Forfait al 15% per le partite Iva
La manovra 2019 ha esteso il regime forfettario al 15% a tutte le partite Iva fino a 65 mila euro di reddito, garantendo ai nuovi contribuenti forfettari anche le agevolazioni fiscali previste per i contribuenti minimi, compreso l’esonero dall’obbligo di fatturazione elettronica. Dal 2020, le pmi o i professionisti che nell’anno precedente abbiano conseguito ricavi o compensi fino a 100.000 euro possono applicare al reddito d’impresa o lavoro autonomo eccedente i 65.000 euro l’imposta sostitutiva al 20%. La stessa legge di bilancio ha introdotto una flat tax al 15% anche per gli insegnanti che danno lezioni private.
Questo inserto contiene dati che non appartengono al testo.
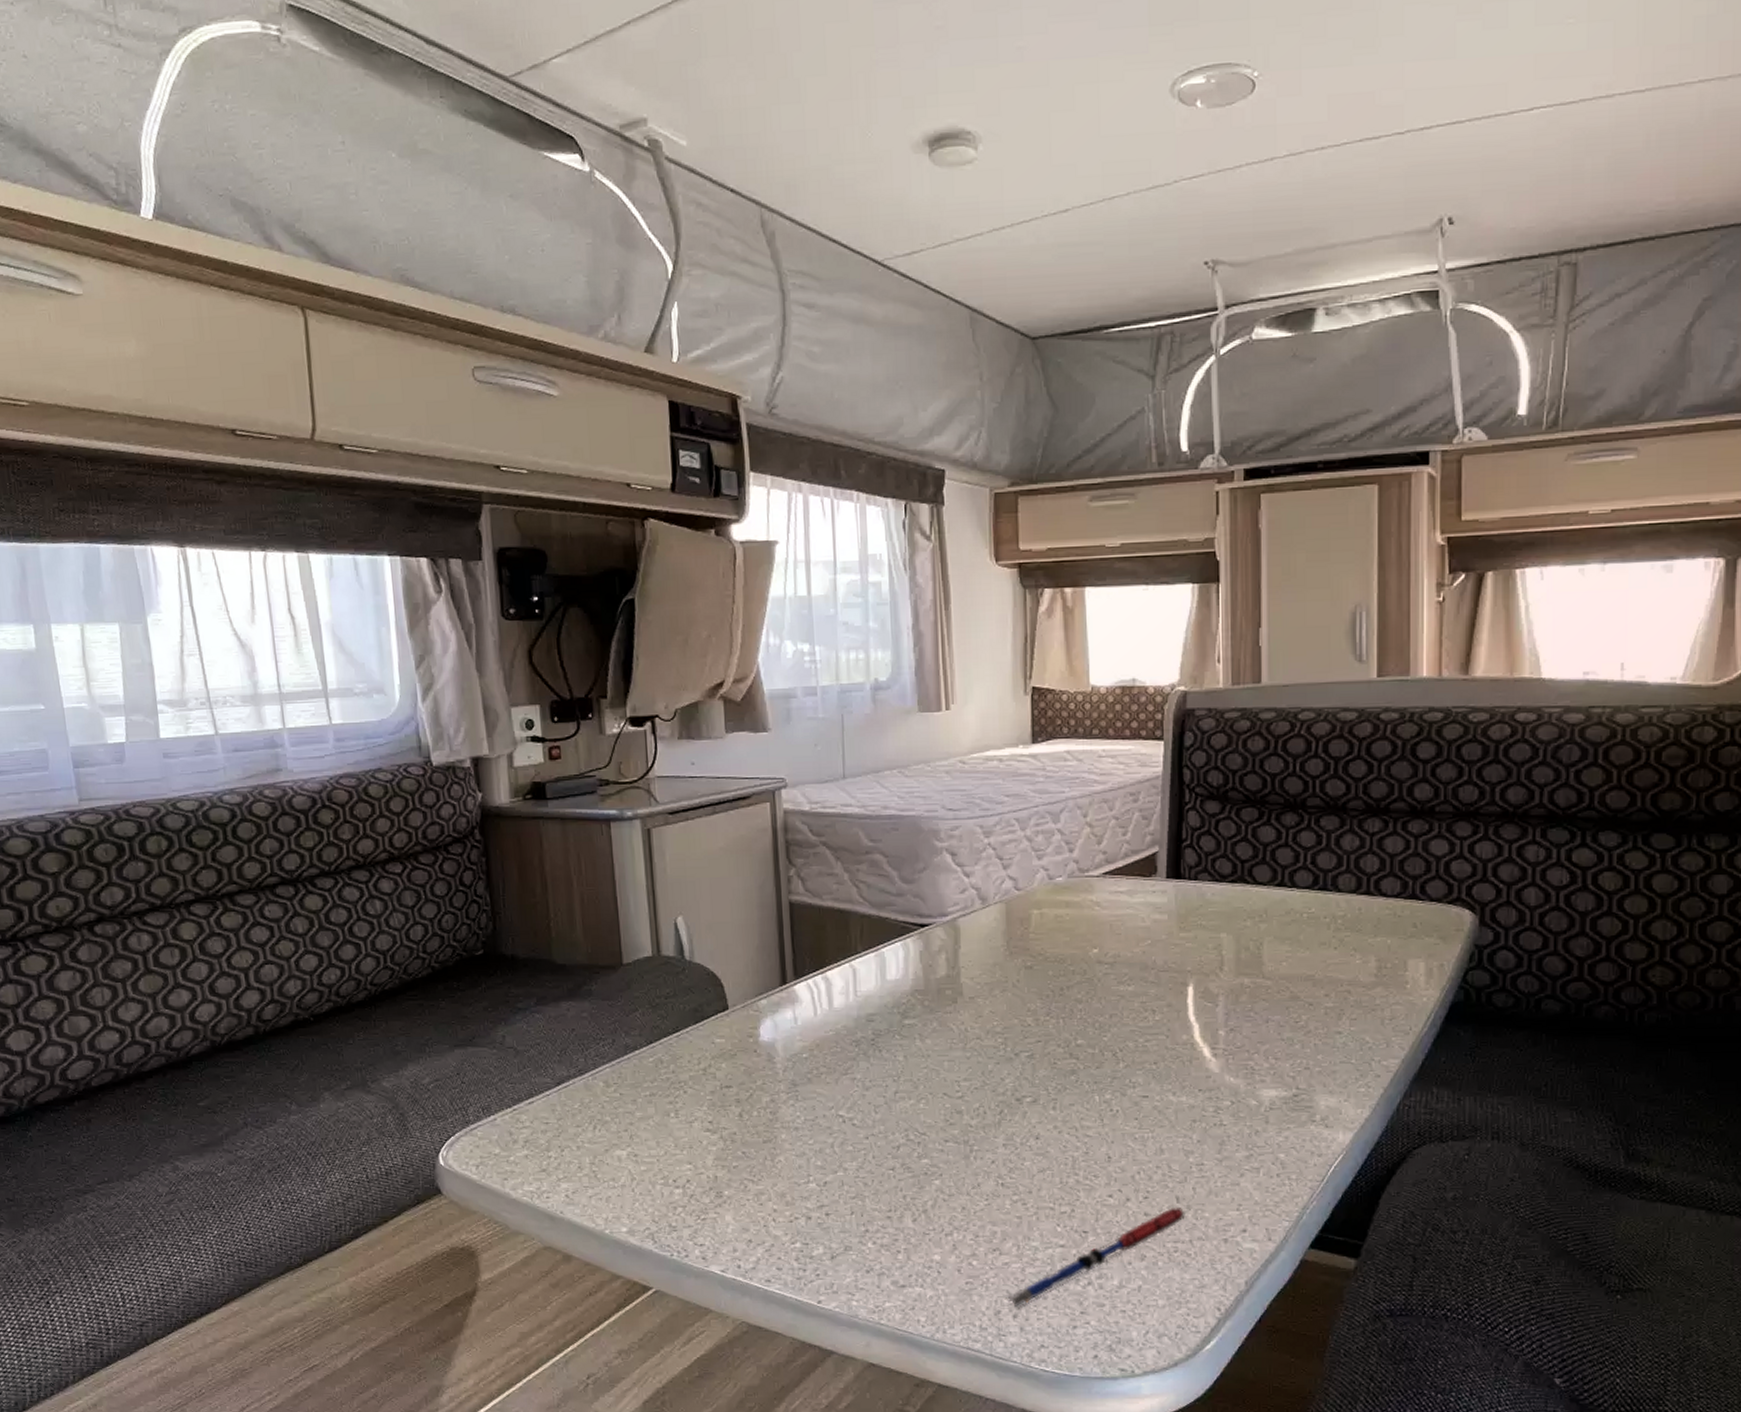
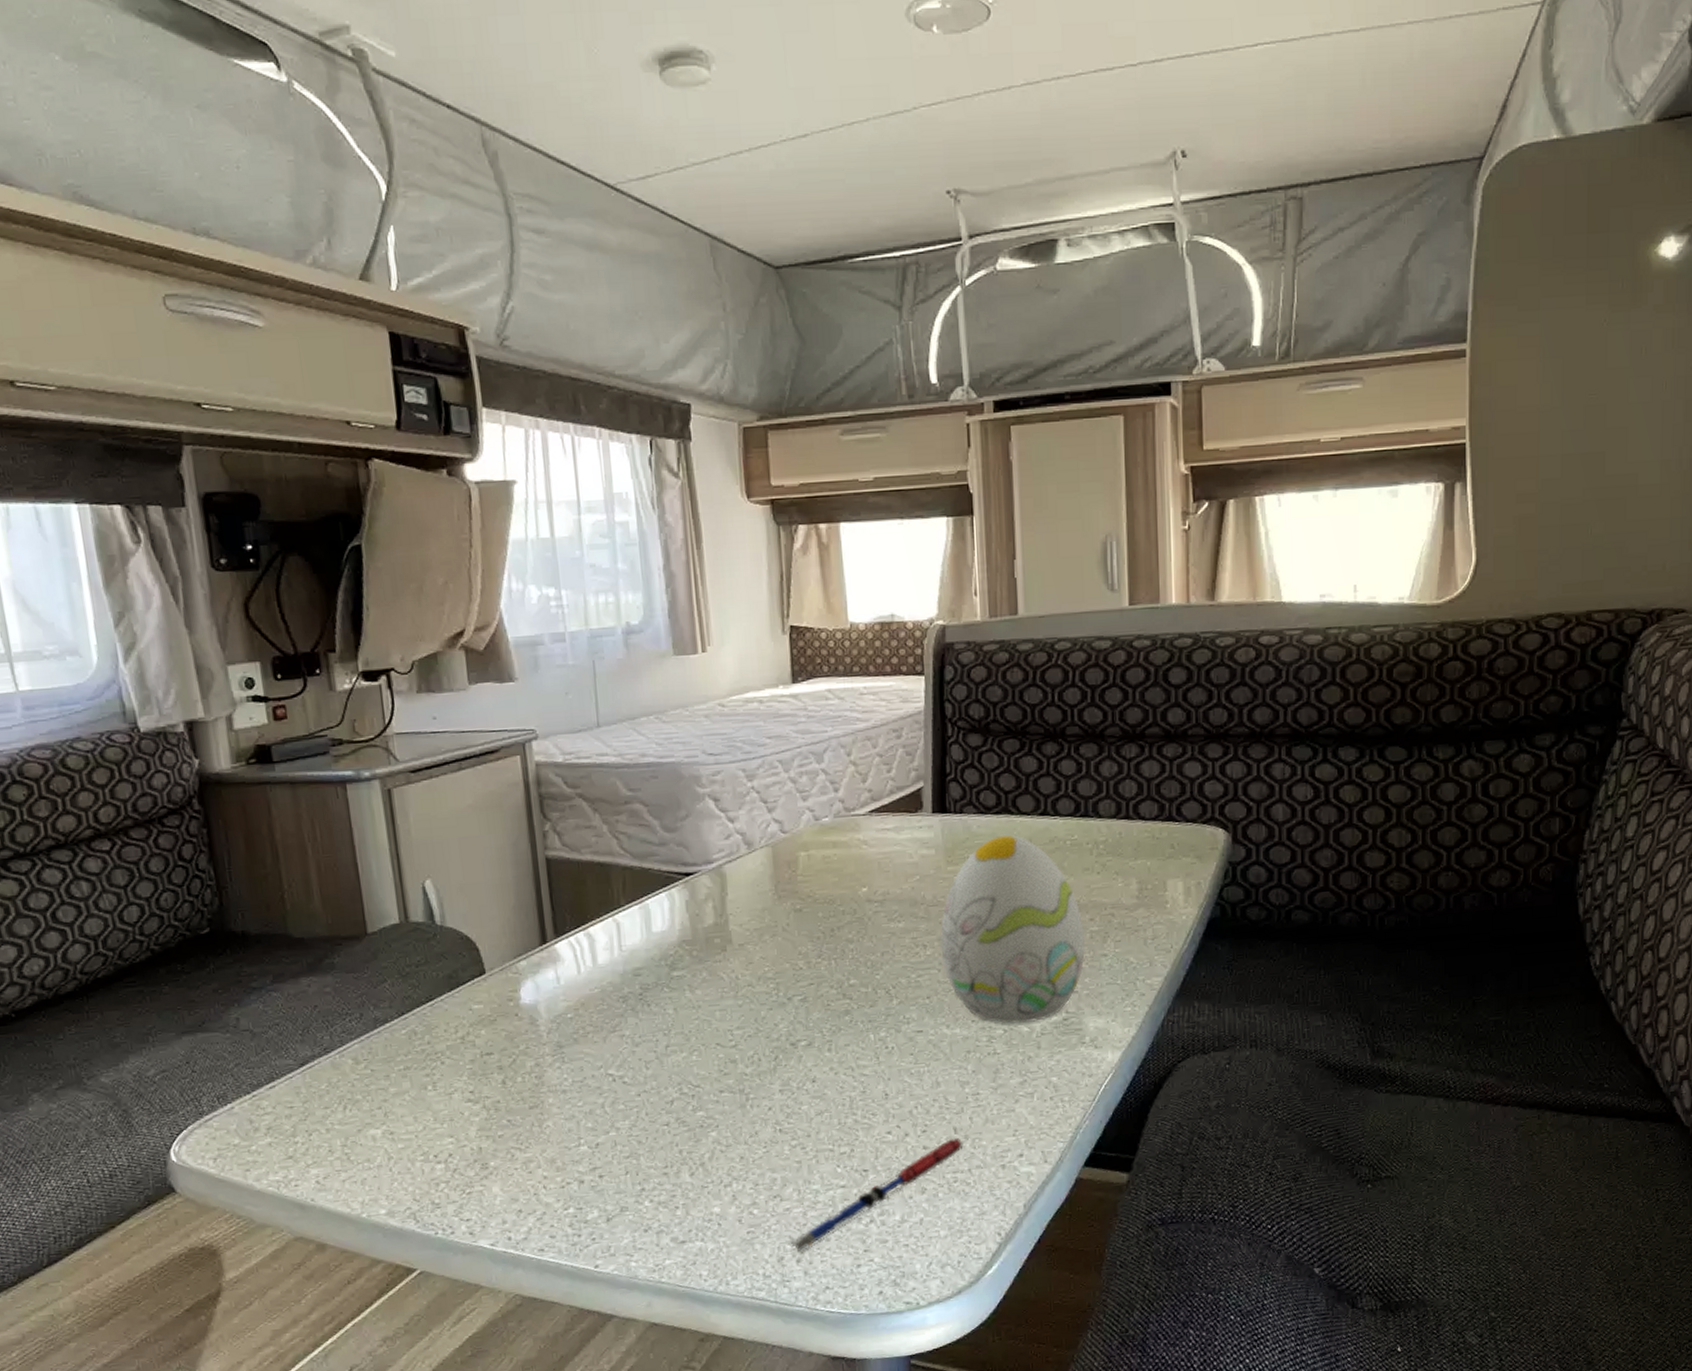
decorative egg: none [1169,904,1320,1097] -> present [939,834,1086,1024]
Dalla mini Ires al calo progressivo
La legge di bilancio ha introdotto la “mini-Ires”, il taglio di 9 punti dell’aliquota (dal 24% al 15%) per le imprese che assumono personale aggiuntivo e reinvestono gli utili in macchinari. Il meccanismo troppo complesso sembra però non aver funzionato, tanto da spingere ad una modifica nel dl crescita: il taglio dell’Ires sarà generalizzato e riguarderà gli utili non distribuiti e reinvestiti. Si passa al 22,5% quest’anno, al 21,5% nel 2020, al 20,5% nel 2021 e al 20% a regime dal 2022.